Il n'y a pas forcément obligation de forme, mais dans l'esprit, on parle bien d'événement, de découverte, n'importe quoi tant que ça fait sourire.
Mais après tout pourquoi ne pas rajouter la consigne du "tiens j'vous ai pas dit". 
Il va sans dire que l'espoir de voir ce fil survivre est mince, le flood devrait faire son oeuvre, mais sait-on jamais?


----------



## da capo (7 Mars 2006)

Ah tiens j'vous ai pas dit, cet après-midi Nephou a effacé un de mes posts...

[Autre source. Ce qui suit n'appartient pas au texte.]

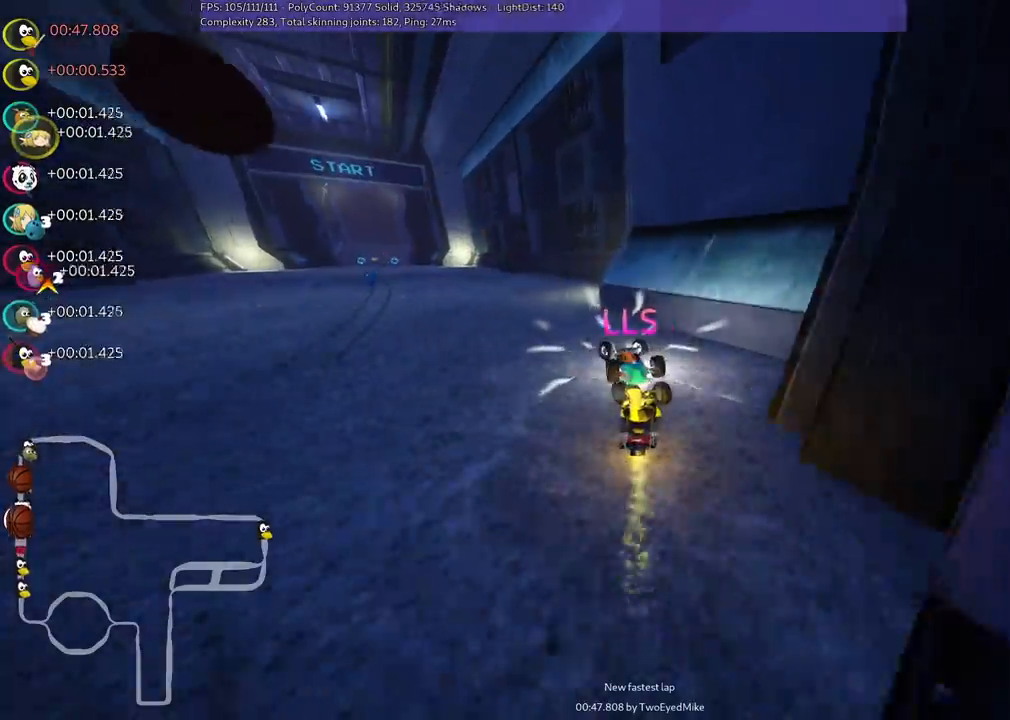
{"keys": ["left", "up"], "events": []}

[La Edith de Patamach m'a conseillé de mettre un "Ah" au début /]


----------



## Patamach (7 Mars 2006)

Ah tiens j'vous ai pas dit, la dérive continentale se produit à une vitesse à peu près identique que celle de la croissance de nos ongles 

C'est bon comme ca? 

Edit: j'ai rajouté un Ah.


----------



## Anonyme (7 Mars 2006)

Ah tiens j'vous ai pas dit.. géré sur le coup de la fiche test "newbie" un an après mon inscription.


----------



## fredintosh (7 Mars 2006)

Patamach a dit:
			
		

> Ah tiens j'vous ai pas dit, la dérive continentale se produit à une vitesse à peu près identique que celle de la croissance de nos ongles
> 
> C'est bon comme ca?
> 
> Edit: j'ai rajouté un Ah.



D'où l'expression : mon ongle d'Amérique.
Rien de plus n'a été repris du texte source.